## AIM OF THE TASK
Pull out each line in the items below that contains the word "VERTEX". Upper and lower case must match.
___ EXTRACTED MATERIAL ___
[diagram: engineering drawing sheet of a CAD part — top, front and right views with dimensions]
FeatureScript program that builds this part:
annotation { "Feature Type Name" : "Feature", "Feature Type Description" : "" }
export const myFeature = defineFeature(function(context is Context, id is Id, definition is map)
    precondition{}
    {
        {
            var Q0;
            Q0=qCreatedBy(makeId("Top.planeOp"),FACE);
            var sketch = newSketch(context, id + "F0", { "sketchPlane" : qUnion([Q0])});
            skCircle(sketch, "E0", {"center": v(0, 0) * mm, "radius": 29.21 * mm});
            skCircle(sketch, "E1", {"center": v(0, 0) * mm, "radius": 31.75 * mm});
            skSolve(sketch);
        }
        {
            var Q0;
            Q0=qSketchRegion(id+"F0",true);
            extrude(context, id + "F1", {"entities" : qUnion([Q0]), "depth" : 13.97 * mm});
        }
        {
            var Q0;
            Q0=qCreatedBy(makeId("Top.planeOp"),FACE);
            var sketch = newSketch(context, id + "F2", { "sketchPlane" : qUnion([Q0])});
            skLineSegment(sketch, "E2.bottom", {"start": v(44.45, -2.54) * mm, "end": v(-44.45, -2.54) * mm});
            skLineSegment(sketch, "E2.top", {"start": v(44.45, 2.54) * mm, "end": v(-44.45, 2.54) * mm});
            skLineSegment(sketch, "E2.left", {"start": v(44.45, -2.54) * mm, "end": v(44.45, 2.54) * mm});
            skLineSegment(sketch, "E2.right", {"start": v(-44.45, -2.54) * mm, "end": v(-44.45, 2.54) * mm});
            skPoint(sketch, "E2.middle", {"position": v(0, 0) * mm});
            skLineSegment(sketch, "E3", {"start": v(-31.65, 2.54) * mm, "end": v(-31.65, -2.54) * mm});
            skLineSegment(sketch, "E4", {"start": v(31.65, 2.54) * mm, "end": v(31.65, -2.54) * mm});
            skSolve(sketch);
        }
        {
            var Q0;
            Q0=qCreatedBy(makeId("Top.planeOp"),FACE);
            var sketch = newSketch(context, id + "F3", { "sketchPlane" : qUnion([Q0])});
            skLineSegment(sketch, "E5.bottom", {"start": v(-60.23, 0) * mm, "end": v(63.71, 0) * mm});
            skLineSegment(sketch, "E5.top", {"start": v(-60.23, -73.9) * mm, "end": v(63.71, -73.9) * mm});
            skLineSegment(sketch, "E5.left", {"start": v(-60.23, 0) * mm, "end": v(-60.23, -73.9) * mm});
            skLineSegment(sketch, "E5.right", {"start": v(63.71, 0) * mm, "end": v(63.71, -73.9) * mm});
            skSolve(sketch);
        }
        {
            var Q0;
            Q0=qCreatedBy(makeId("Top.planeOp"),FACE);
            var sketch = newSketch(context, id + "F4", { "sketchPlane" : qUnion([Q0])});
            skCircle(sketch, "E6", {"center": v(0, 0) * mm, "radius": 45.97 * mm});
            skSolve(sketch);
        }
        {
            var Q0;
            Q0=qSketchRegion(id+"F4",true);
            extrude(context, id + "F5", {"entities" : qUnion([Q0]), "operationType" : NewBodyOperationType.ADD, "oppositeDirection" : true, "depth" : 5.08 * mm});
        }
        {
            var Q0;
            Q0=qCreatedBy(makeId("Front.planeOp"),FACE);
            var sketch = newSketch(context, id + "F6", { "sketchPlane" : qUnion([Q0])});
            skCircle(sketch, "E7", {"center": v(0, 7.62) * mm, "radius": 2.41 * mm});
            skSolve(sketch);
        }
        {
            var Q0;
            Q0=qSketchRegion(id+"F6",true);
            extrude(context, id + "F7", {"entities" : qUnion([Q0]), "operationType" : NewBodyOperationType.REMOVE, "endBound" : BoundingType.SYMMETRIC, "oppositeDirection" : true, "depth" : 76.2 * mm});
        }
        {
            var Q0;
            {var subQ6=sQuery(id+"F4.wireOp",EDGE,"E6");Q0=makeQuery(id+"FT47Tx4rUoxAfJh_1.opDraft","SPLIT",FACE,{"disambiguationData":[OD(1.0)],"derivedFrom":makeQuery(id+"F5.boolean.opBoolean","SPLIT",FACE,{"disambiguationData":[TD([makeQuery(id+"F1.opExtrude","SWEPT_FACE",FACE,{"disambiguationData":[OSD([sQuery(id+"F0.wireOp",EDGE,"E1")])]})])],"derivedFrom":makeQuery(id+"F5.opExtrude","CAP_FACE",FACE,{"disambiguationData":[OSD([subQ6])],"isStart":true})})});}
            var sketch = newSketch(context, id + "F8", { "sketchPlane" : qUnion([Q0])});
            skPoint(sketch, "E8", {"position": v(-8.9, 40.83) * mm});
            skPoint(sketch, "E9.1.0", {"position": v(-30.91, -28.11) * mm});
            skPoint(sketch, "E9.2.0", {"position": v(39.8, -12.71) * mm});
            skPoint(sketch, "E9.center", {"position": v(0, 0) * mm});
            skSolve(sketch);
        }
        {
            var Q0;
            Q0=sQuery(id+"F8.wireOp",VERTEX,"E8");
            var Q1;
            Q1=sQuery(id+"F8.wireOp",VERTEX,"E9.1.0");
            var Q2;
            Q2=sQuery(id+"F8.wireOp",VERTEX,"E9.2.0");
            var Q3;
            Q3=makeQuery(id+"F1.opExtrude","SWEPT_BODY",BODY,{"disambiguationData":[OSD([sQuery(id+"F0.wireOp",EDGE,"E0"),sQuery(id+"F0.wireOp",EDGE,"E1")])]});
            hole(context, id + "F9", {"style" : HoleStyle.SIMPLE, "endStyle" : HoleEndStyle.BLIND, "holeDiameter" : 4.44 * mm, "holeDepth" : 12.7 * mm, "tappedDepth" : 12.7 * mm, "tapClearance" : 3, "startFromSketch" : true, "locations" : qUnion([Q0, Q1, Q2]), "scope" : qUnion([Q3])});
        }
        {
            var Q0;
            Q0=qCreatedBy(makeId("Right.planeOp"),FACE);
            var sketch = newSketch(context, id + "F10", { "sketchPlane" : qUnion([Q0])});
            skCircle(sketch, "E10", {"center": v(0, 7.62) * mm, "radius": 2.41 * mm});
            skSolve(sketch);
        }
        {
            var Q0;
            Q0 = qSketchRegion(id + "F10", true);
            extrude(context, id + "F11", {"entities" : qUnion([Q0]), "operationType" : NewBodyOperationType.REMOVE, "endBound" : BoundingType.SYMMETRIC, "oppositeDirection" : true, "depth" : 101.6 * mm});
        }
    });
___
## EXERCISE ANSWER
            Q0=sQuery(id+"F8.wireOp",VERTEX,"E8");
            Q1=sQuery(id+"F8.wireOp",VERTEX,"E9.1.0");
            Q2=sQuery(id+"F8.wireOp",VERTEX,"E9.2.0");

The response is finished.